┌────────

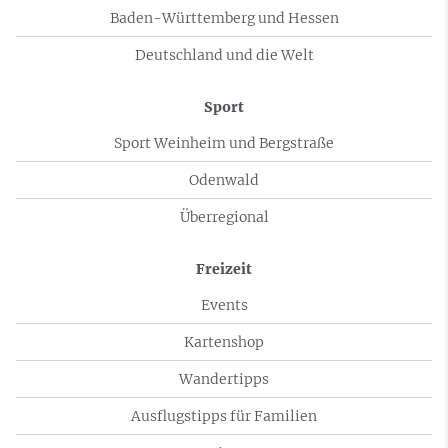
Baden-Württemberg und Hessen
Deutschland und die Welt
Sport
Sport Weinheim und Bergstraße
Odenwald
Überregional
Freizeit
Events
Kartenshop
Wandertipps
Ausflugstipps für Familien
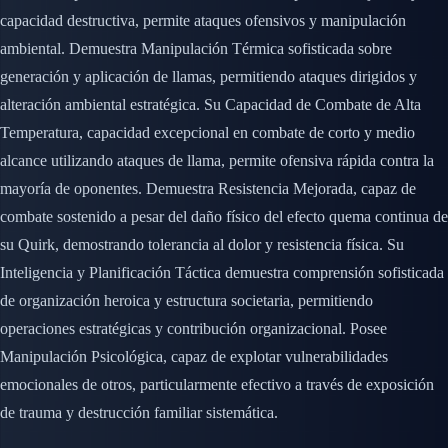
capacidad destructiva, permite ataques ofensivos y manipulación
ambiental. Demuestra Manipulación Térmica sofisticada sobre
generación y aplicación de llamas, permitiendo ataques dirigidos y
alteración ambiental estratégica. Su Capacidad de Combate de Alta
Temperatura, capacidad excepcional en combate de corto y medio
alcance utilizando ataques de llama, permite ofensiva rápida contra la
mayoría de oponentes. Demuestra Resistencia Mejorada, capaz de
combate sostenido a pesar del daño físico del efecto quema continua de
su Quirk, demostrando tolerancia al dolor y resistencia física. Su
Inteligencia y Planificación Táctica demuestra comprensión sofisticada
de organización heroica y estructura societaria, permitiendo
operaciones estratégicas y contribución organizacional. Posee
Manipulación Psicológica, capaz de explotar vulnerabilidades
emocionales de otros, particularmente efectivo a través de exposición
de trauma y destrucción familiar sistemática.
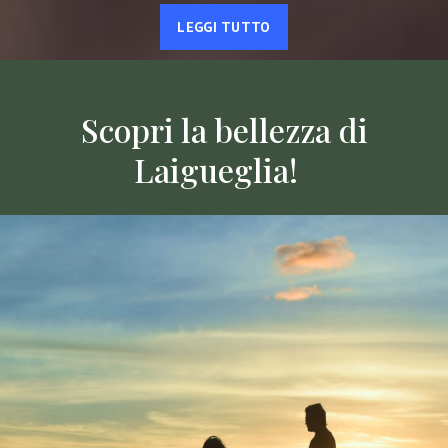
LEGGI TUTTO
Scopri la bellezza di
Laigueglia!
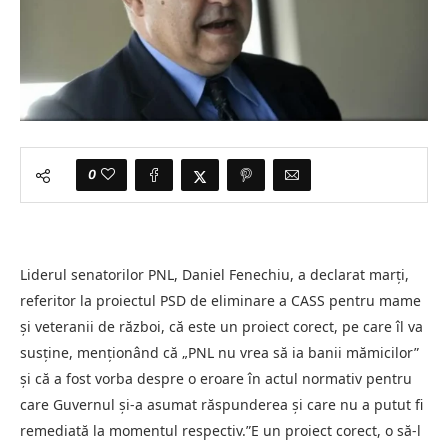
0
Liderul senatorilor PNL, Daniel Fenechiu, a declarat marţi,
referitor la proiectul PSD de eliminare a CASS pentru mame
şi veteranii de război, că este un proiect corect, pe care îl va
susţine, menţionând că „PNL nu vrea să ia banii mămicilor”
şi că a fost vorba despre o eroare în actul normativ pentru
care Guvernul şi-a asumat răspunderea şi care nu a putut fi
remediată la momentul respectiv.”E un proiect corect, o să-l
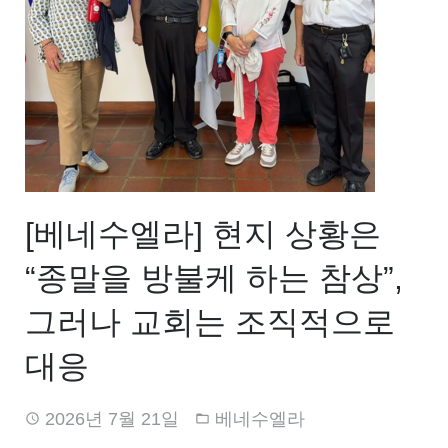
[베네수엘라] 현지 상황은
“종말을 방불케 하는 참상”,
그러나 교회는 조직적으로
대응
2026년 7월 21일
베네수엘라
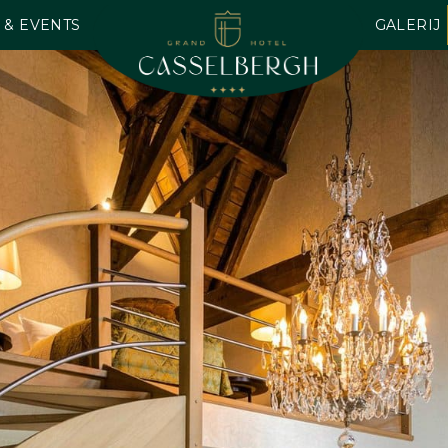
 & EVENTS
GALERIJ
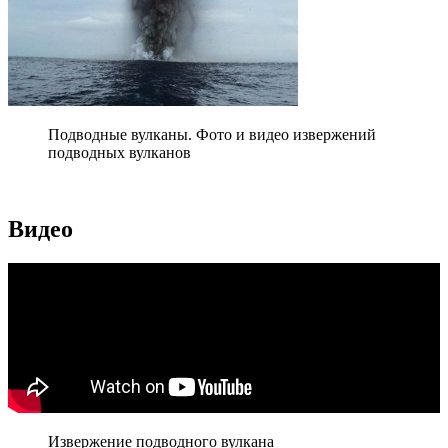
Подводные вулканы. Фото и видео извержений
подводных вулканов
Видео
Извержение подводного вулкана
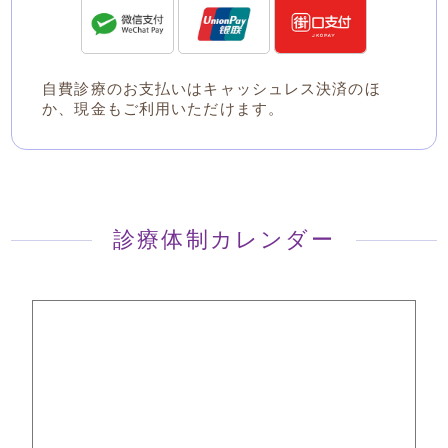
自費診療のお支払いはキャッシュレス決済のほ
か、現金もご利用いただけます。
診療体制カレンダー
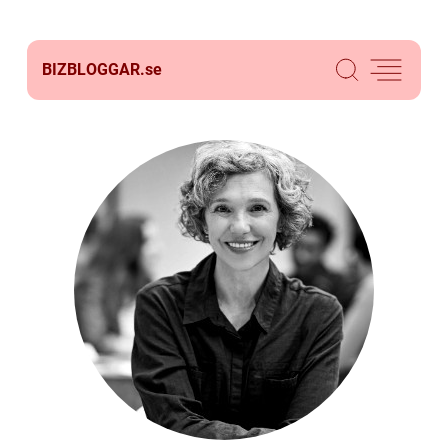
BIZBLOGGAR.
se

└────────

● **Task directions**
All lines above that hold the string "ambiental" should be copied.

● **Reply to the task**
ambiental. Demuestra Manipulación Térmica sofisticada sobre
alteración ambiental estratégica. Su Capacidad de Combate de Alta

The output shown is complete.